— START —

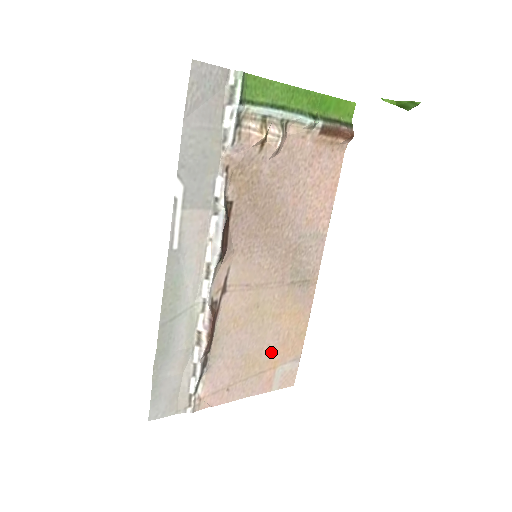
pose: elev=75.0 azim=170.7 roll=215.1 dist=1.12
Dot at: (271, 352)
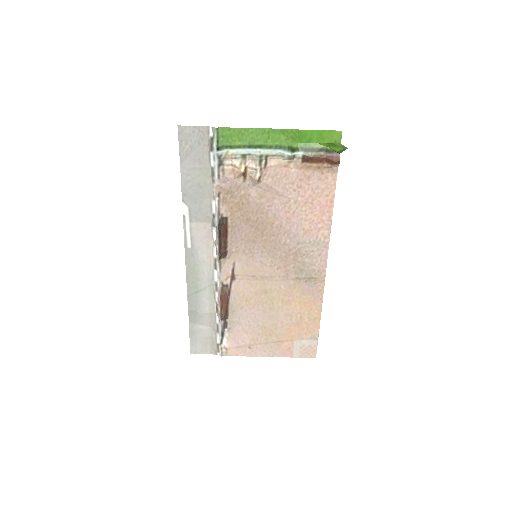
Dot at: (286, 328)
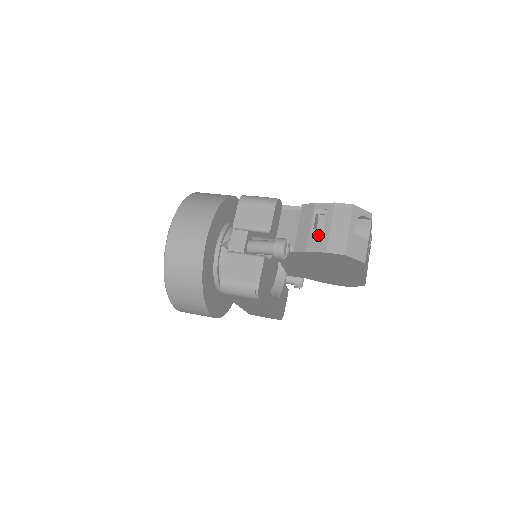
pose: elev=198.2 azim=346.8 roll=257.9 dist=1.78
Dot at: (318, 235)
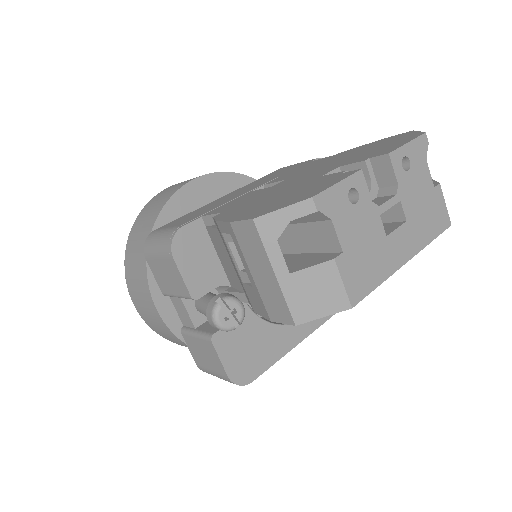
Dot at: (248, 286)
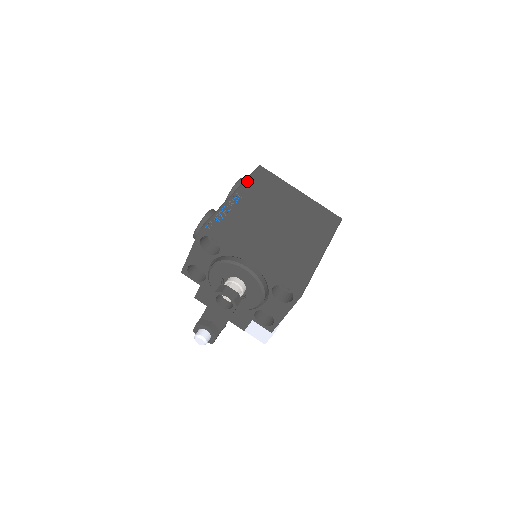
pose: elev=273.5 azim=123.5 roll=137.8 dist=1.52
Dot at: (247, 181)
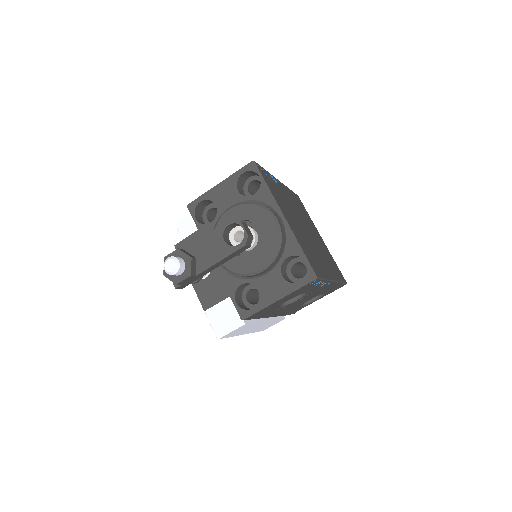
Dot at: (289, 189)
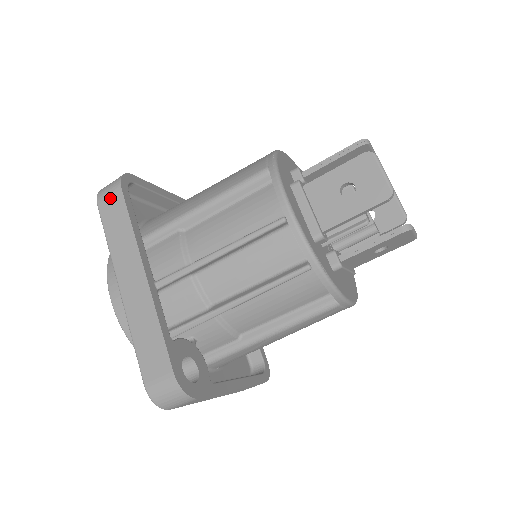
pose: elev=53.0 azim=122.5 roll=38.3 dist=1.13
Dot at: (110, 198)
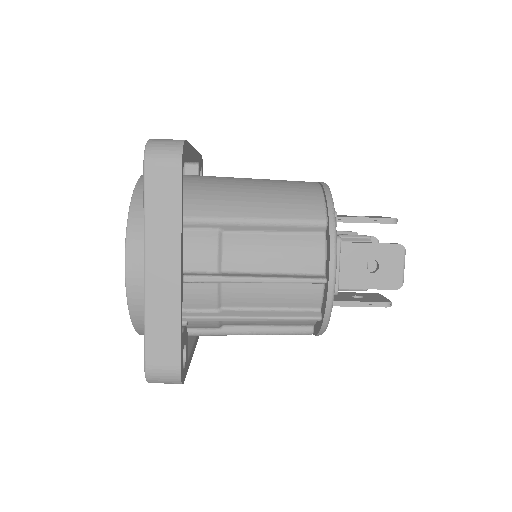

— END —

## Work to do
Put the listing from the line with "pose: elev=53.0 azim=122.5" through the end of the listing into a Markdown table with the columns No. and Entry, one row per line. Skip blank lines and leave the pictures out.

## The result
| No. | Entry |
|---|---|
| 1 | pose: elev=53.0 azim=122.5 roll=38.3 dist=1.13 |
| 2 | Dot at: (110, 198) |